私はずっと、日本は右傾化していると思っていた。が、安倍さんの死をきっかけに明らかになる宗教と政治の関係を追いながら、これは右傾化ではなく、日本全体がジェンダーに関してカルト化していたのではないかと思えてきた。

 安倍さんが座長になり2005年に立ち上げられた「過激な性教育・ジェンダーフリー教育実態調査プロジェクトチーム」を思い出す。旧統一教会系のメディアで幾度も露出してきた山谷えり子議員も参加したプロジェクトチームだが、男女共同参画基本計画を徹底的に骨抜きにする勢いがあった。若年層に向けた避妊教育など、命を救う性教育が“寝た子を起こすな”と潰され、 “ジェンダー論”は、男女の調和ではなく対立を引き起こし、家庭をマイナスイメージで捉えるものだと批判されてきた。国際基準のジェンダー平等を真っ向から否定し、フェミニズムが積みかさねてきたものを徹底的に崩そうとした政治主導のバックラッシュの影響は計り知れない。日本のジェンダーギャップ指数が世界最低レベルなのも、他国がジェンダー平等に取り組んできた時間、その反対を行き続けた結果といえるだろう。

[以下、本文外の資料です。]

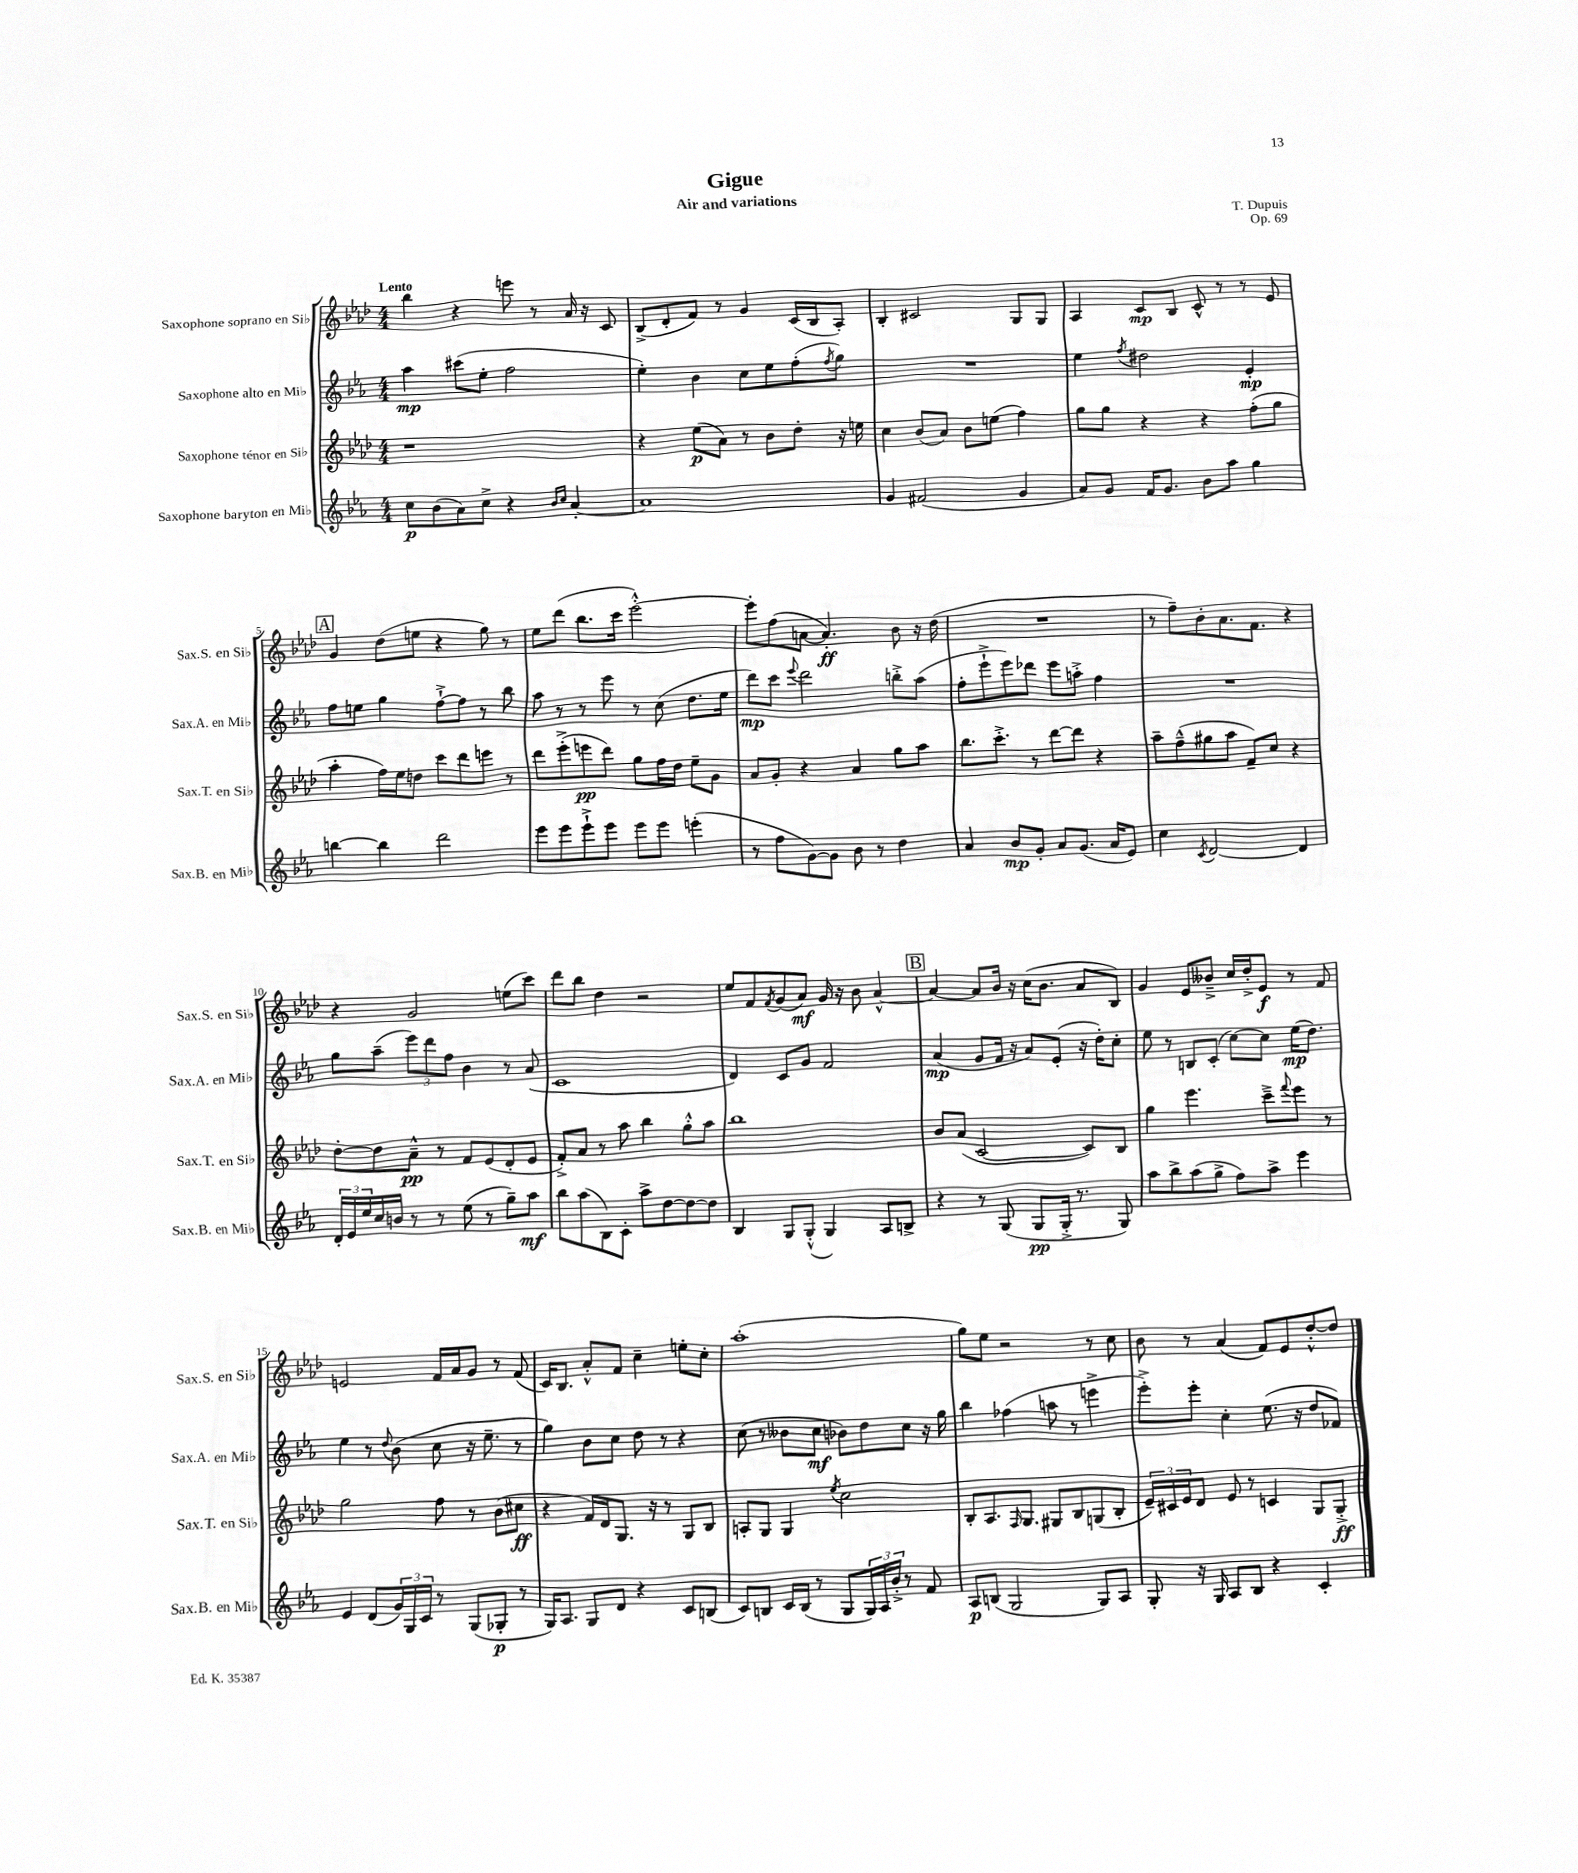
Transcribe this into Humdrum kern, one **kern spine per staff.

**kern	**kern	**kern	**kern
*staff4	*staff3	*staff2	*staff1
*clefG2	*clefG2	*clefG2	*clefG2
*k[b-e-a-]	*k[b-e-a-d-]	*k[b-e-a-]	*k[b-e-a-d-]
*M4/4	*M4/4	*M4/4	*M4/4
8cc	1r	4aa-	4bb-
(8b-	.	.	.
8a-)	.	(8ccc#	4r
8cc^	.	8ee-'	.
4r	.	2ff	8eee
.	.	.	8r
16qqb-	.	.	.
16qqcc	.	.	.
[4a-'	.	.	16a-
.	.	.	16r
.	.	.	8c
=	=	=	=
1a-]	4r	4ee-')	(8B-^
.	.	.	8d-'
.	(8ee-	4b-	8f)
.	8a-)	.	8r
.	8r	8cc	4g
.	8b-	8ee-	.
.	8dd-'	(8ff'	(16c
.	.	.	16B-
.	.	8qff	.
.	16r	8gg)	8A-')
.	16ee	.	.
=	=	=	=
4g	4cc	1r	4B-'
(2f#	(8b-	.	2c#
.	8a-)	.	.
.	8b-	.	.
.	(8ee	.	.
4g	4ff)	.	8G
.	.	.	8G
=	=	=	=
8a-)	8gg	4ee-	4A-
8g	8gg	.	.
.	.	8qff	.
16f	4r	2dd#	8c
8.g	.	.	.
.	.	.	8B-
8b-	4r	.	8c^^
8aa-	.	.	8r
4gg	(8ff'	4e-'	8r
.	8gg	.	8e-
=	=	=	=
[4bb	4aa-'	8ff	4g
.	.	8ee	.
4bb]	16ff)	4gg	(8dd-
.	16ee-	.	.
.	8dd	.	8ee
2ddd	8ccc	[8ff`^	4r
.	8ddd-	8ff]	.
.	8eee	8r	8gg)
.	8r	8bb-	8r
=	=	=	=
8eee-	8ddd-	8aa-	8ee-
8eee-	(8eee-'^	8r	(8ddd-
8eee-`^	8eee	8r	8.bb-
8eee-	8ddd-)	8eee-	.
.	.	.	16ccc
8eee-	8gg	8r	[2eee-'^^)
8eee-	16ff	(8cc	.
.	16dd-	.	.
(4eee'	8ee-~	8.dd	.
.	8g	.	.
.	.	16ee-	.
=	=	=	=
8r	8a-	8ddd)	8eee-']
8ff	8g'	8ccc	(8ff
.	.	8qqeee-	.
[8g)	4r	2ddd	[8a
8g]	.	.	4.a'])
8b-	4a-	.	.
8r	.	.	.
4dd	8gg	8bb'^	8b-
.	8aa-	(8aa-	16r
.	.	.	(16dd-
=	=	=	=
4a-	8.bb-	8ff'	1r
.	.	8eee-`^	.
.	8.ccc'^	.	.
8b-	.	8eee-)	.
8g'	8r	8ddd-	.
8a-	[8ddd-	8eee-	.
(8.g	8ddd-]	8aa'^	.
.	4r	4ff	.
16a-	.	.	.
8e-)	.	.	.
=	=	=	=
4cc	8aa-~	1r	8r
.	(8ff~^^	.	8ff~)
8qc	.	.	.
[2d	8gg#	.	8b-'
.	8aa-	.	8.a-
.	8f~)	.	.
.	.	.	8.f
.	8cc	.	.
4d]	4r	.	4r
=	=	=	=
24d'	[8dd-'	8gg	4r
24e-	.	.	.
24ee-	.	.	.
16cc	8dd-]	(8aa-~	.
16b	.	.	.
8r	8a-~^^	12eee-)	2g
.	.	12ddd	.
8r	8r	.	.
.	.	12ff	.
(8ee-	8f	4b-	.
8r	(8e-	.	.
8gg~)	8d-'	8r	(8ee
8aa-	8e-	(8a-	8ccc)
=	=	=	=
8bb-	8f'^)	1c	8ddd-
(8aa-	8a-	.	8bb-
8B-)	8r	.	4dd-
8c'	8aa-	.	.
8aa-^	4bb-	.	2r
[8dd	.	.	.
8dd_	8gg'^^	.	.
8dd]	8aa-	.	.
=	=	=	=
4B-	1bb-	4d)	8ee-
.	.	.	8f
.	.	.	8qf
8G	.	8c	(8g
(8G'^^	.	8g	8a-)
4G)	.	2f	16g
.	.	.	16r
.	.	.	8b-
8A-	.	.	[4a-^^
8B^	.	.	.
=	=	=	=
4r	8b-	(4a-	4a-_
.	(8a-	.	.
8r	[2c	8g	8a-]
(8G	.	16f	16b-
.	.	16r	16r
8G	.	8a-)	(16cc
.	.	.	8.b-
16G'^	.	(8e-'	.
8.r	.	.	.
.	8c])	16r	8a-
.	.	16dd')	.
8G)	8B-	8cc'	8B-)
=	=	=	=
8aa-	4gg	8ee-	4g
8bb-^	.	8r	.
(8aa-	4.eee-	8B	8e-
8gg^	.	(8c'	8b--~^
8ff)	.	[8cc)	16cc
.	.	.	16dd-'^
8aa-^	8ccc~^	8cc]	8e-
.	8qqfff	.	.
4eee-	8eee-	(16ee-	8r
.	.	8.dd)	.
.	8r	.	8f
=	=	=	=
4e-	2gg	4ee-	2e
(8d	.	8r	.
.	.	8qqdd	.
24g)	.	(8b-	.
24G	.	.	.
24c	.	.	.
8r	8ff	8cc	16f
.	.	.	16a-
(8G	8r	16r	8g
.	.	8.ee-~	.
8G-'	(8b-	.	8r
8r	8cc#	8r	(8f
=	=	=	=
16G)	4r	4gg)	16c)
8.A-	.	.	8.B-
8G	16f)	8b-	8a-'^^
.	16d-	.	.
8d	8.G	8cc	8f
4r	.	8dd	4cc~
.	16r	.	.
.	8r	8r	.
8c	8G	4r	8ee'
(8B	8B-	.	8cc'
=	=	=	=
8c)	8A'	(8cc	(1aa-'
8B	8G	8r	.
16c	4G	8b--	.
(16B	.	.	.
8r	.	8cc	.
.	8qee-	.	.
8G	2cc	8b-)	.
24G)	.	8dd	.
24A-	.	.	.
24b-'^	.	.	.
8r	.	8cc	.
8f	.	16r	.
.	.	16gg	.
=	=	=	=
8A-	8B-'	4bb-	8gg)
(8B	8.A-	.	8ee-
2G	.	(4ff-	2r
.	16qqF	.	.
.	8.G	.	.
.	8G#	8aa	.
.	8B-	8r	.
8G)	(8G	4eee^	8r
8A-	8B-'	.	8cc
=	=	=	=
8G'	24e-~)	8eee-'^)	8b-
.	24c#	.	.
.	24e-	.	.
16r	8d-	8eee-'	8r
16G	.	.	.
8A-	8e-	4cc'	(4a-
8B-	8r	.	.
4r	4c	(8.ee-	8f)
.	.	.	8e-
.	.	16r	.
4c'	8G	8dd	[8dd-'^^
.	8G'^	8f-)	8dd-]
==	==	==	==
*-	*-	*-	*-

 先日、20代の女性と話しているときに、彼女が「私たちは貧乏な世代なので」と枕詞のように何度も言っていた。そしてこんな話をしてくれた。「私たちは貧乏な世代なので、風俗やAVで働くという女性の気持ちがわかります。若いうちにうんと稼いで、老後の資金をためてからやめて、30代は安い時給でつないでいくという生き方もあると思うんです。そういう友だちは一人や二人じゃありません」。それくらい、この国は自己責任を押しつけてくる。福祉は手薄く、未来は暗い。一部のトップは金持ちらしいが、私たちにはお金が回ってくる気配はないし、自分でなんとかするしかない、という気分が徹底しているのだった。

 旧統一教会が、安倍さんの政治家としての主張にどれだけ影響を与えたのか。日本のジェンダー政策にどのような影響を与えたのか。これから検証が必要になるだろう。山上徹也容疑者の手紙には、安倍さんに政治的な恨みがないことが明言されている。ただ、“最も影響力のあるシンパ”として、安倍さんは狙われた。そのことによって、これまで見えなかった、これまでほとんど語られなかったことが少しずつ明らかになりつつある。それは、この国が失ってきたものの大きさを私たちが知る過程になるのかもしれない。